ISG Software Research Analyst Perspectives

Three Questions to Evaluate AI-Powered IT Software

Written by Jeff Orr | Apr 2, 2026 10:00:00 AM

Enterprise IT leaders are committing seven-figure budgets to "AI-powered" platforms across ITSM, security and cloud management categories. These contracts promise autonomous remediation, intelligent triage and predictive insights. The problem: most CIOs and CISOs can't articulate what the embedded AI actually does or whether it delivers measurable ROI beyond the software provider's deck.

The market is bifurcated. Some software platforms deploy production-grade machine learning (ML) models that genuinely reduce Mean Time to Resolution (MTTR), automate event correlation or detect anomalous spending patterns. Others have retrofitted legacy architectures with thin AI veneers to maintain competitive positioning. Your procurement due diligence must distinguish between the two before the contract is signed.

Three questions separate real AI capability from marketing. The first addresses the fundamental architecture of autonomous decision-making: what decisions does the AI make autonomously, and what still requires a human?

Most platforms marketed as "AI-powered" are ML-assisted rule engines with probabilistic recommendations layered on top of deterministic workflows. This isn't inherently bad, but you need visibility into the exact handoff points.

Ask providers to map the decision boundary: where does the model act independently versus where it surfaces a recommendation for human review?

In ITSM platforms, does the system auto-route tickets to resolver groups or does it suggest a routing with a confidence score? In XDR or SIEM tools, does the platform quarantine an endpoint based on behavioral analysis or does it escalate to an SOC analyst first?

If the provider can't diagram this boundary or provide documentation on confidence thresholds and override mechanisms, you're evaluating marketing collateral instead of capability.

The second question examines training data requirements and accountability: what data does the model require to train, and who owns the liability when it's wrong?

AI models inherit biases and gaps embedded in their training data. In ITSM, auto-classification models trained on years of poorly categorized tickets will replicate those patterns at scale. In cybersecurity platforms, false negatives carry direct risk exposure. A missed lateral movement signal or an incorrectly deprioritized alert isn't a process inefficiency; it's a potential breach.

Procurement teams should ask: What does model retraining cost in terms of time, data engineering resources and platform downtime? Who is accountable when the AI misroutes a Priority 1 incident or auto-closes a ticket that needed escalation? Contract terms should specify liability boundaries, model performance SLAs and access to explainability features (which variables influenced a given prediction).

The third question strips away pricing premium to reveal core value: can you show me the ROI calculation with and without the AI component?

Strip the AI premium out of the total license cost. Would you still select this platform based on its core workflow engine, integration catalog, user experience and reporting capabilities? If the answer is no, you're paying a significant margin for a feature set that may never reach the promised efficiency gains.
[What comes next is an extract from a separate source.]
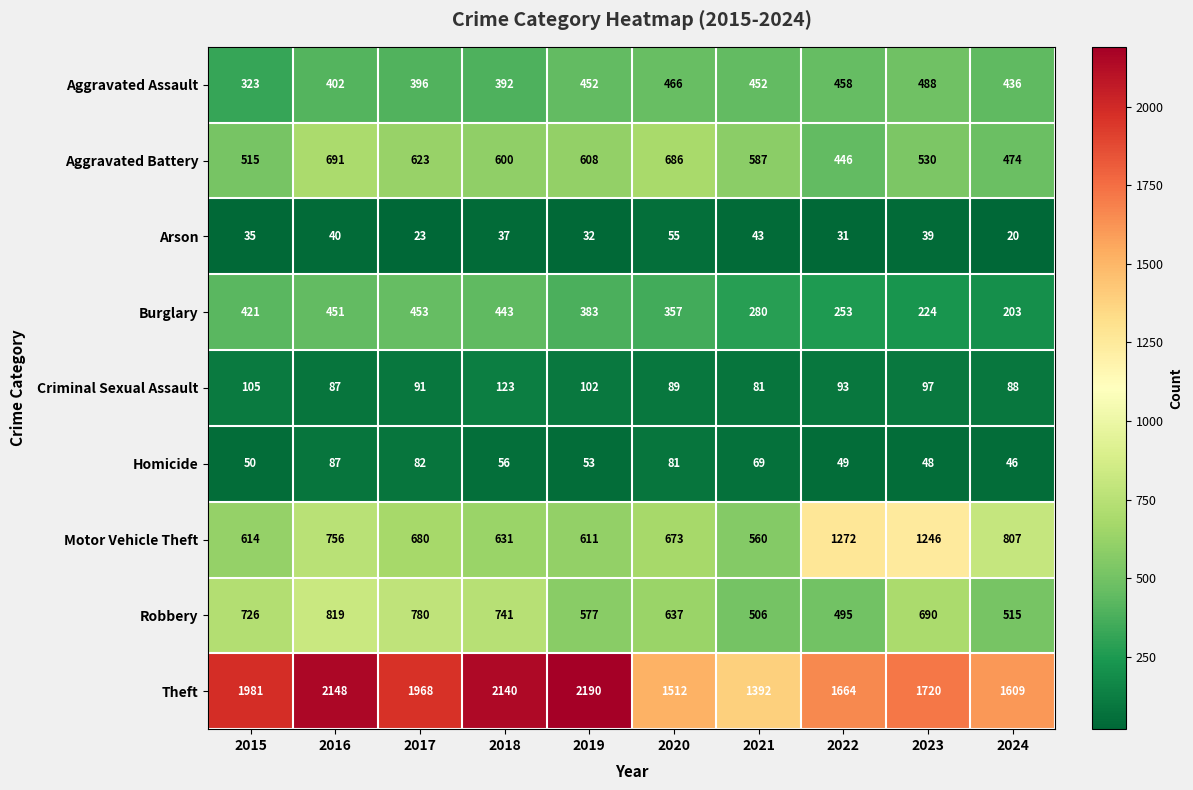

Rank the categories by Criminal Sexual Assault value from highest to lowest.

2018, 2015, 2019, 2023, 2022, 2017, 2020, 2024, 2016, 2021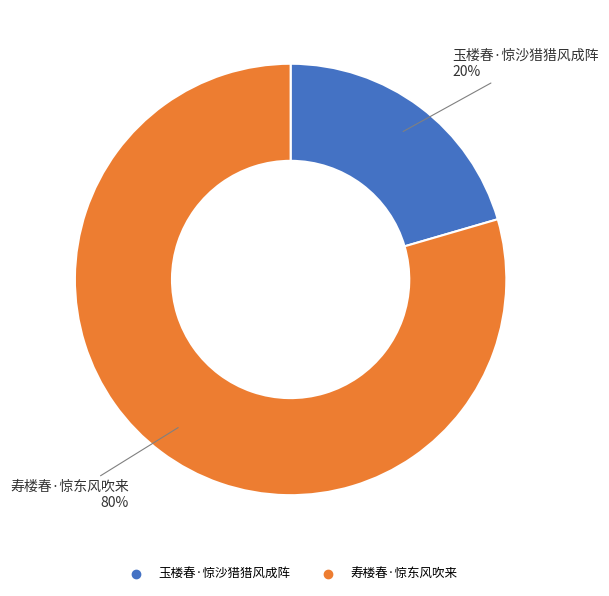

Is the sum of 玉楼春·惊沙猎猎风成阵 and 寿楼春·惊东风吹来 greater than half?

Yes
Providers with genuine AI capabilities can produce time-to-value metrics and reference customers with before-and-after data. Look for specifics: ticket volume handled per analyst, percentage of incidents resolved without human intervention, reduction in alert fatigue and cost avoidance in cloud environments. Anecdotes about "improved efficiency" don't substitute for instrumented measurement.

Certain categories have moved beyond experimentation into measurable production impact. AIOps platforms use unsupervised learning for event correlation and root cause inference, reducing noise and accelerating incident resolution. Cloud FinOps tools deploy anomaly detection models to identify spending outliers and recommend rightsizing actions with quantified savings. Identity and access management platforms (IAM, PAM, and Non-Human Identity solutions) apply risk-scoring models to flag anomalous behavior and enforce adaptive authentication policies. These use cases share common traits: well-defined inputs, measurable outputs and clear accountability when the model's recommendation is incorrect.

ISG Research asserts that by 2028, enterprise buyers will decline AI premiums for platforms without autonomous capabilities, resulting in differentiated providers capturing up to 70% of new contracts while legacy vendors experience 25–30% renewal attrition.

CIOs and CISOs should audit their current AI-powered platform investments using this three-question framework. For platforms already deployed, instrument the AI components to measure actual versus projected performance. For platforms in procurement, require providers to answer these questions in writing with specifics, not generalities.

The objective isn't to avoid AI. Genuine AI capabilities deliver competitive advantage when applied to high-volume, repetitive decision-making with clear success metrics. The objective is to avoid paying premium pricing for decorative AI that adds complexity without measurable return.

Software providers should prepare for this level of scrutiny. Buyers are moving past feature checkboxes into operational accountability. If your platform claims AI capability, be prepared to show the architecture, the training data requirements, the decision boundaries and the customer proof points. Transparency will separate market leaders from fast followers riding the hype cycle.